Gold at $500 - a mild inflationary signal
As the first chart (above) suggests, gold achieved a milestone of sorts yesterday with prices exceeding $500 per oz. It was only higher on a sustained basis in 1980, the year the CPI hit a high of 14.8%. But as the second chart shows, in inflation-adjusted terms (in this case I'm using the PCE core deflator) gold today is only modestly higher than it was 10 years ago, and only one-third as high as it was in January 1980. Simply put, $500 gold is not as scary today as it was in the past, thanks to the cumulative impact of inflation.
The second chart (above) also provides some quantitative support for the theory that gold is a good predictor of inflation.

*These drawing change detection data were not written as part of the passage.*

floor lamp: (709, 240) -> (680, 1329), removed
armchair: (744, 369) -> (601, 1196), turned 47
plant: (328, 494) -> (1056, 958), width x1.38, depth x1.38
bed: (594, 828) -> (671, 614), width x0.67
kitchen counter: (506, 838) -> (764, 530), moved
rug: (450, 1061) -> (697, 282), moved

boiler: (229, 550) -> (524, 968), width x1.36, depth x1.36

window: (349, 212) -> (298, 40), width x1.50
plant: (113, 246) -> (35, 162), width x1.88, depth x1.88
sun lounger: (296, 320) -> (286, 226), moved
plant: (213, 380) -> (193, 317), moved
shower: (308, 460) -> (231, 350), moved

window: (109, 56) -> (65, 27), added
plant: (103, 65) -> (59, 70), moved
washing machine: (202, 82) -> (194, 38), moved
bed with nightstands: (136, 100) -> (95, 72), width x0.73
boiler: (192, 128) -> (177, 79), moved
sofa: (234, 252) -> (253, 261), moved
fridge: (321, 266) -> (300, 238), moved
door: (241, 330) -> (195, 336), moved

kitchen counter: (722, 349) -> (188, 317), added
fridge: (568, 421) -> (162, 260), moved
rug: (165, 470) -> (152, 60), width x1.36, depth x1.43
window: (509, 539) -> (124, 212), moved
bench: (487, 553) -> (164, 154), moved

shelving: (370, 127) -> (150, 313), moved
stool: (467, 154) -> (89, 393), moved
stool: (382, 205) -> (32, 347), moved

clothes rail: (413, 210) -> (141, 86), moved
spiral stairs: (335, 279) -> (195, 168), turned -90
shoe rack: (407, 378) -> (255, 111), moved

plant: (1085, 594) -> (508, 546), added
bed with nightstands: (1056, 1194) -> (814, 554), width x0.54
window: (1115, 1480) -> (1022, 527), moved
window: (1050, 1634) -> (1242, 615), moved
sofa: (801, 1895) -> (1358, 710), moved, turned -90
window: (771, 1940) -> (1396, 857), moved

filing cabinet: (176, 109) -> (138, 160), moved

This theory (which is far from scientific, but is intuitive) holds that monetary imbalances show up first in the price of gold, then take awhile to work their way through to the general price level. If the Fed sets the funds rate at a level which is "too low," investors
a) sense that the purchasing power of the dollar may be at increased risk,
b) calculate that the odds of gold producing higher returns over time than their cost of borrowing are good, and therefore
c) seek refuge in gold,
d) borrow money (shorting the dollar) to buy gold,
e) are willing to pay higher prices for all tangible assets (e.g., golds, real estate, commodities) since they are likely to do better relative to the paltry real yield on financial assets that typically prevails in times of rising inflation, and
f) attempt to reduce their cash balances in favor of physical assets, thus increasing the velocity of money and supporting higher prices even in the absence of rapid money growth.
Conversely, if the Fed sets interest rates "too high," as it evidently did in the late 1990s, investors sell gold, sell commodities, buy dollars, increase cash balances, etc., and inflation declines.
If the second chart has any validity, it must of course be taken with a few grains of salt. Nevertheless, it does suggest that we are still in the presence of mild inflationary pressures, and that the core rate of inflation could drift up to 2.5% over the next year, a level somewhat above the Fed's 1-2% comfort zone. If the Fed were to return to a gold standard, this chart suggests that the Fed should target a gold price somewhere in the $300-400 range (in constant dollar terms) in order to achieve 1-2% inflation. Since a gold standard is highly unlikely, however, the next best thing, given that Bernanke is very likely to adopt a formal inflation target of 1-2%, would be to keep an eye on gold when deciding where the fed funds rate should be. After all, the Fed shouldn't wait for inflation to exceed its target before acting; it needs some method for predicting future inflation, and gold is as good as anything else out there.